Try listening to your intuition and see what happens when you take its cue!

A great way to start getting familiar with your intuition is to start small with “low risk” decisions at work or at home. Maybe as simple as deciding where to take the team for lunch, or what movie to watch with your partner. When a decision point arises, try to tune in, then take the option your intuition is telling you. Observe the result. This builds your muscle for tuning in and builds your experience in taking the actions it suggests. As you experiment you can reflect and fine-tune your ability to read yourself and build more confidence in the information your intuition provides. Over time you can begin to use it for choices that feel more “risky.”
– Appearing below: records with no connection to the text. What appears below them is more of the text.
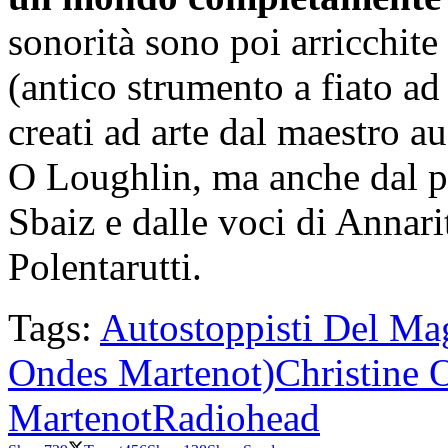
sonorità sono poi arricchite
(antico strumento a fiato ad
creati ad arte dal maestro a
O Loughlin, ma anche dal pi
Sbaiz e dalle voci di Annar
Polentarutti.
Tags:
Autostoppisti Del Ma
Ondes Martenot)
Christine O
Martenot
Radiohead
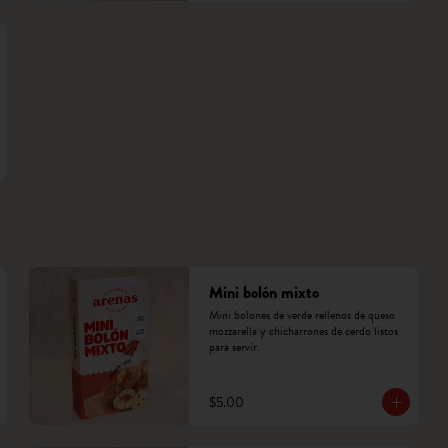
Mini bolón mixto
Mini bolones de verde rellenos de queso 
mozzarella y chicharrones de cerdo listos 
para servir.
$5.00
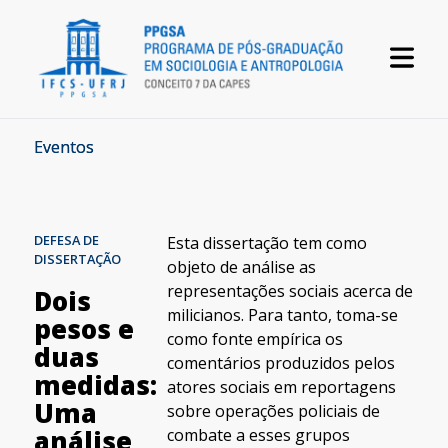
Eventos
DEFESA DE
Esta dissertação tem como
DISSERTAÇÃO
objeto de análise as
representações sociais acerca de
Dois
milicianos. Para tanto, toma-se
pesos e
como fonte empírica os
duas
comentários produzidos pelos
medidas:
atores sociais em reportagens
Uma
sobre operações policiais de
combate a esses grupos
análise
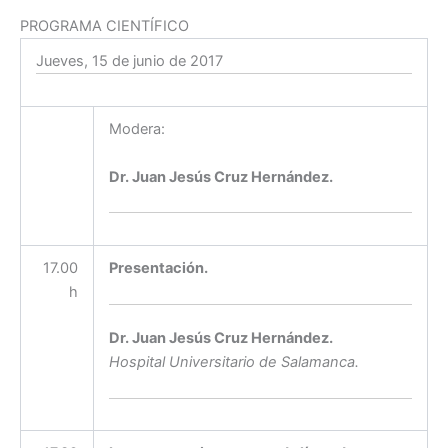
PROGRAMA CIENTÍFICO
Jueves, 15 de junio de 2017
Modera:
Dr. Juan Jesús Cruz Hernández.
17.00
Presentación.
h
Dr. Juan Jesús Cruz Hernández.
Hospital Universitario de Salamanca.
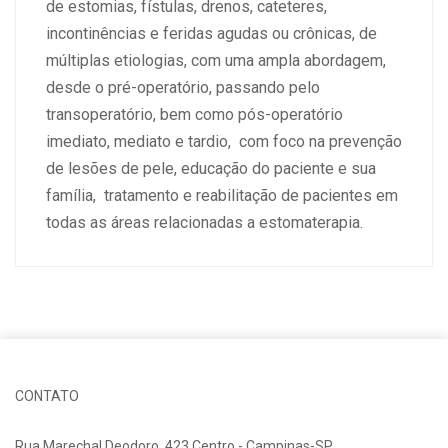
de estomias, fístulas, drenos, cateteres,
incontinências e feridas agudas ou crônicas, de
múltiplas etiologias, com uma ampla abordagem,
desde o pré-operatório, passando pelo
transoperatório, bem como pós-operatório
imediato, mediato e tardio, com foco na prevenção
de lesões de pele, educação do paciente e sua
família, tratamento e reabilitação de pacientes em
todas as áreas relacionadas a estomaterapia.
CONTATO
Rua Marechal Deodoro, 423 Centro - Campinas-SP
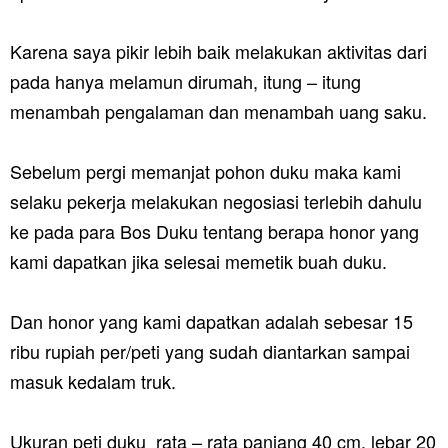
Karena saya pikir lebih baik melakukan aktivitas dari
pada hanya melamun dirumah, itung – itung
menambah pengalaman dan menambah uang saku.
Sebelum pergi memanjat pohon duku maka kami
selaku pekerja melakukan negosiasi terlebih dahulu
ke pada para Bos Duku tentang berapa honor yang
kami dapatkan jika selesai memetik buah duku.
Dan honor yang kami dapatkan adalah sebesar 15
ribu rupiah per/peti yang sudah diantarkan sampai
masuk kedalam truk.
Ukuran peti duku rata – rata panjang 40 cm, lebar 20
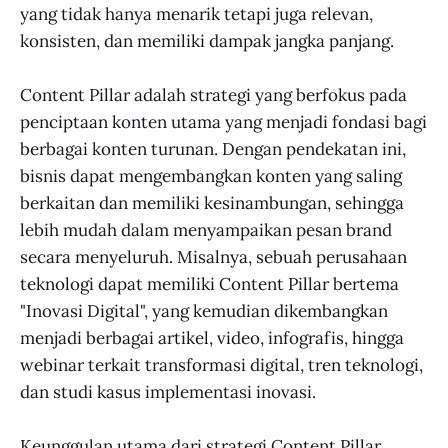
yang tidak hanya menarik tetapi juga relevan,
konsisten, dan memiliki dampak jangka panjang.
Content Pillar adalah strategi yang berfokus pada
penciptaan konten utama yang menjadi fondasi bagi
berbagai konten turunan. Dengan pendekatan ini,
bisnis dapat mengembangkan konten yang saling
berkaitan dan memiliki kesinambungan, sehingga
lebih mudah dalam menyampaikan pesan brand
secara menyeluruh. Misalnya, sebuah perusahaan
teknologi dapat memiliki Content Pillar bertema
"Inovasi Digital", yang kemudian dikembangkan
menjadi berbagai artikel, video, infografis, hingga
webinar terkait transformasi digital, tren teknologi,
dan studi kasus implementasi inovasi.
Keunggulan utama dari strategi Content Pillar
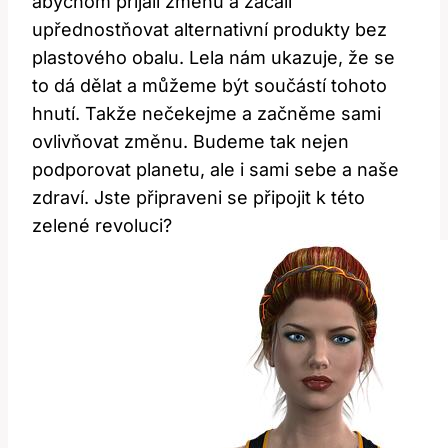
abychom přijali změnu a začali
upřednostňovat alternativní produkty bez
plastového obalu. Lela nám ukazuje, že se
to dá dělat a můžeme být součástí tohoto
hnutí. Takže nečekejme a začněme sami
ovlivňovat změnu. Budeme tak nejen
podporovat planetu, ale i sami sebe a naše
zdraví. Jste připraveni se připojit k této
zelené revoluci?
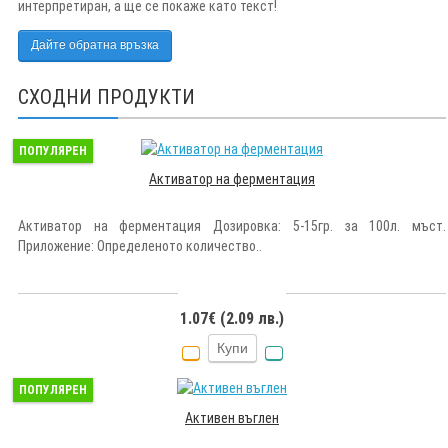
интерпретиран, а ще се покаже като текст!
Дайте обратна връзка
СХОДНИ ПРОДУКТИ
ПОПУЛЯРЕН
Активатор на ферментация
Активатор на ферментация Дозировка: 5-15гр. за 100л. мъст.
Приложение: Определеното количество..
1.07€ (2.09 лв.)
Купи
ПОПУЛЯРЕН
Активен въглен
Imagine yourself in future scenarios and observe

When you’re struggling to make a decision, imagine yourself having already made the decision to do X. For example, imagine you’ve already accepted the job (ex. you have the salary, the title, you’ve been at the desk with the window view for 3 months). Now, in this future hypothetical reality, how do you feel? Do this again for each option (ex. with the option of not accepting the job, or accepting a different job). Try to find the option that once taken feels the best. Note: just be aware of fear tripping you up. You can still take an action that feels good and is what you really want, but also have it be a bit scary - fear is often a normal part of stepping outside of your comfort zone or trying something new.

With all of this I’m certainly not saying we shouldn’t listen to our mind and logic when making decisions. But, sometimes our intuition can have a lot of helpful information to add to our decision-making process. And I, for one, on many past occasions in my professional life wished I had checked in and listened to it more.